Want to start your panel discussion with a bang? With drama? With emotion? Or, switch gears using a video snippet – a quick, short video clip that reinforces the panel’s key message. A minute or less is about right (aka a “video snippet”); otherwise, you risk losing your audience’s attention.
For example, I once saw a panel moderator use a video clip of legendary golfer Tiger Woods chipping into the hole from the rough grass—and it barely dropped in—as a metaphor for hitting your goal against all odds. It took all of fifteen seconds and captivated the audience. The moderator then used that metaphor to start the discussion among the panelists.
So where do you get these short video snippets?
YouTube. A ton of engaging videos can be found at this site with the implied consent of the copyright holder to redistribute the video. That means you can re-use the video in your presentation—as long as it is still posted on the site.
So check the site each time you plan to use the clip; the license terminates within a “commercially reasonable amount of time” once the work is removed from the website.
Movie/TV Clips. Most audiences perk up when you use a short video clip from a popular movie. Again, be advised, when you use a video in a public meeting or training environment (regardless of whether you are a profit or a nonprofit organization), it is considered a public performance and requires the consent of the original copyright holder or its agent.

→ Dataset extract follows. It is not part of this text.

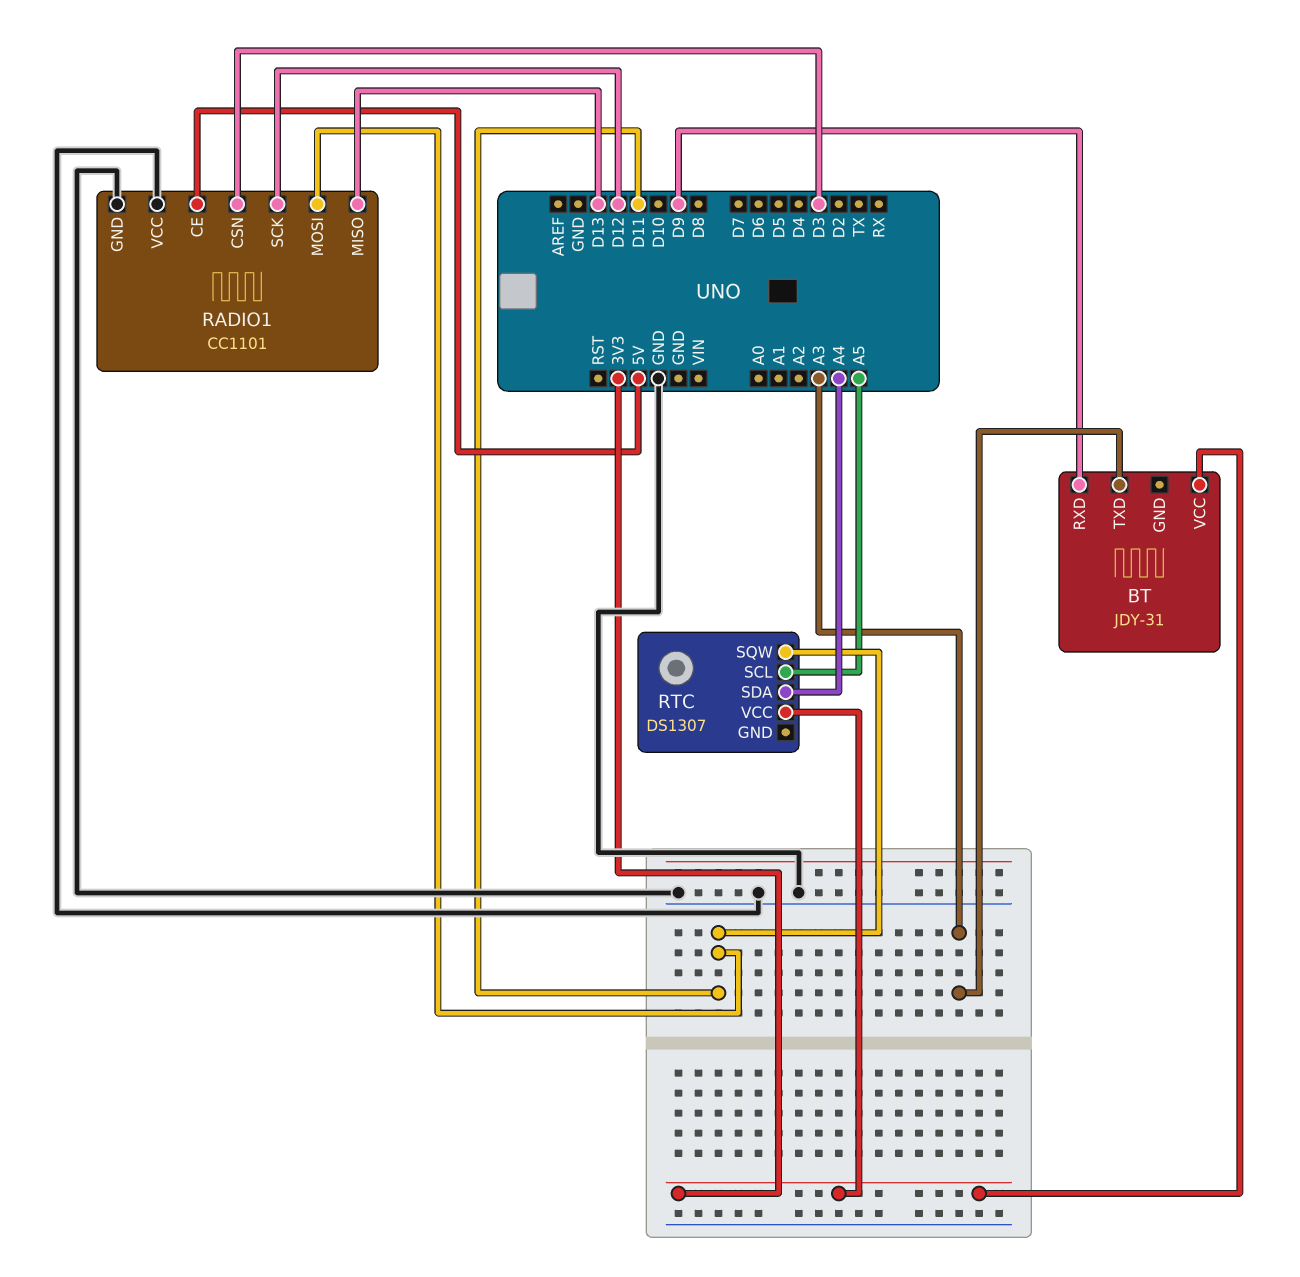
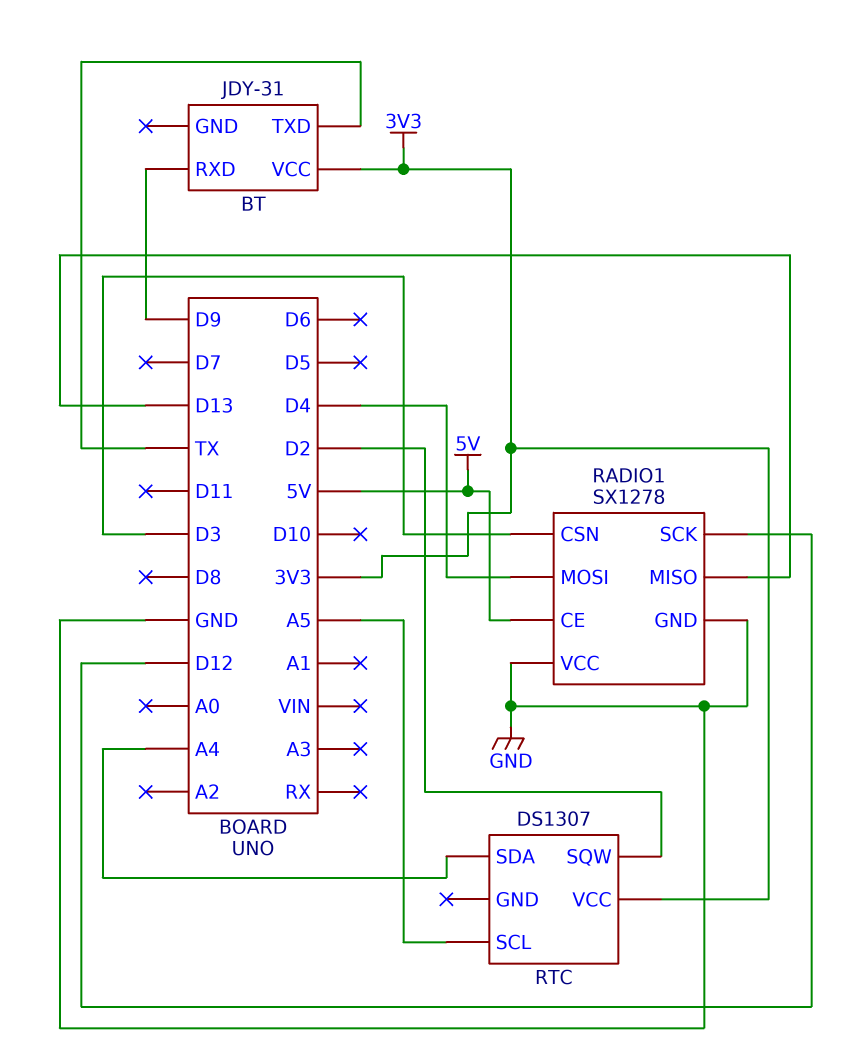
BT pin TXD: A3 -> TX
RADIO1: CC1101 -> SX1278
RADIO1 pin MOSI: D11 -> D4
RTC pin SQW: D11 -> D2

Your Own. As you are doing research for your panel, take your video camera and film the audience in action at an earlier event, interview rising stars or celebrities around the topic, or dig up some interesting visuals. Splice the best of the best into one short video.
I’m a big fan of using Powtoons for this! (BTW, you thought you could get rid of the lawyers this way, right? Wrong. If you plan on broadcasting your video to the larger world in a profit or not-for-profit environment, save yourself a headache and get each person’s written consent to be in your video at the time you do the filming.)
Purchase Clips. You can purchase video clips that announce breaks, open or close a session, or provide a lighthearted moment. Typically, when you purchase the video, you also purchase the legal right to use it in a public setting.
Custom Video. Plenty of resources are available to customize video into your presentation. It gets a bit pricey, so practice due diligence and do a dry run of how you are going to use the clip(s) before you actually commission the production.
You too can use a video snippet to start your panel or to switch gears during your powerful panel discussion.